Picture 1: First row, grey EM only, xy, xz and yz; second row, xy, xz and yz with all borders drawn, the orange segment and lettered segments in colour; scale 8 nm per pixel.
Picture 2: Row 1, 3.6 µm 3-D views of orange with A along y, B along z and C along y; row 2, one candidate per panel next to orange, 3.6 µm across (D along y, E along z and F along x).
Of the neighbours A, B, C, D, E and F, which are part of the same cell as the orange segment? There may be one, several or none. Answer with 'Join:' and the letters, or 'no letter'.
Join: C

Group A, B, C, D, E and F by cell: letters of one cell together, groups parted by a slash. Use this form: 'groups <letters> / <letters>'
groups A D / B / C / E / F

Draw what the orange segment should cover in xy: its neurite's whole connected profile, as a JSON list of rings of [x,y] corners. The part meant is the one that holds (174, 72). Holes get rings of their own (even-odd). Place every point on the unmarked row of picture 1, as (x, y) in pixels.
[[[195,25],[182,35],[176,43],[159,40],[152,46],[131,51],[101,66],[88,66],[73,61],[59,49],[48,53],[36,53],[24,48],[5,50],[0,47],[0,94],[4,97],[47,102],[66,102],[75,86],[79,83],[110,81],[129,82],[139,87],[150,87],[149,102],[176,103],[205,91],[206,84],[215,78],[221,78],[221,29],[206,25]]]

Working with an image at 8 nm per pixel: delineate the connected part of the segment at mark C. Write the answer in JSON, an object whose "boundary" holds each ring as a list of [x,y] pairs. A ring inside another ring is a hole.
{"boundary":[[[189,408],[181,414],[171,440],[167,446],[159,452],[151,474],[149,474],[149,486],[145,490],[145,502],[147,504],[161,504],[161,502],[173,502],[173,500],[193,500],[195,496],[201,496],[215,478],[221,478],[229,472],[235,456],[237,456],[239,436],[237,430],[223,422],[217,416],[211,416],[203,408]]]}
*****
_TASK TO COMPLETE_
Find the line containing "Working with an", then output it and every line after it to the end of the data, exactly.

_ANSWER TO THIS EXERCISE_
Working with an image at 8 nm per pixel: delineate the connected part of the segment at mark C. Write the answer in JSON, an object whose "boundary" holds each ring as a list of [x,y] pairs. A ring inside another ring is a hole.
{"boundary":[[[189,408],[181,414],[171,440],[167,446],[159,452],[151,474],[149,474],[149,486],[145,490],[145,502],[147,504],[161,504],[161,502],[173,502],[173,500],[193,500],[195,496],[201,496],[215,478],[221,478],[229,472],[235,456],[237,456],[239,436],[237,430],[223,422],[217,416],[211,416],[203,408]]]}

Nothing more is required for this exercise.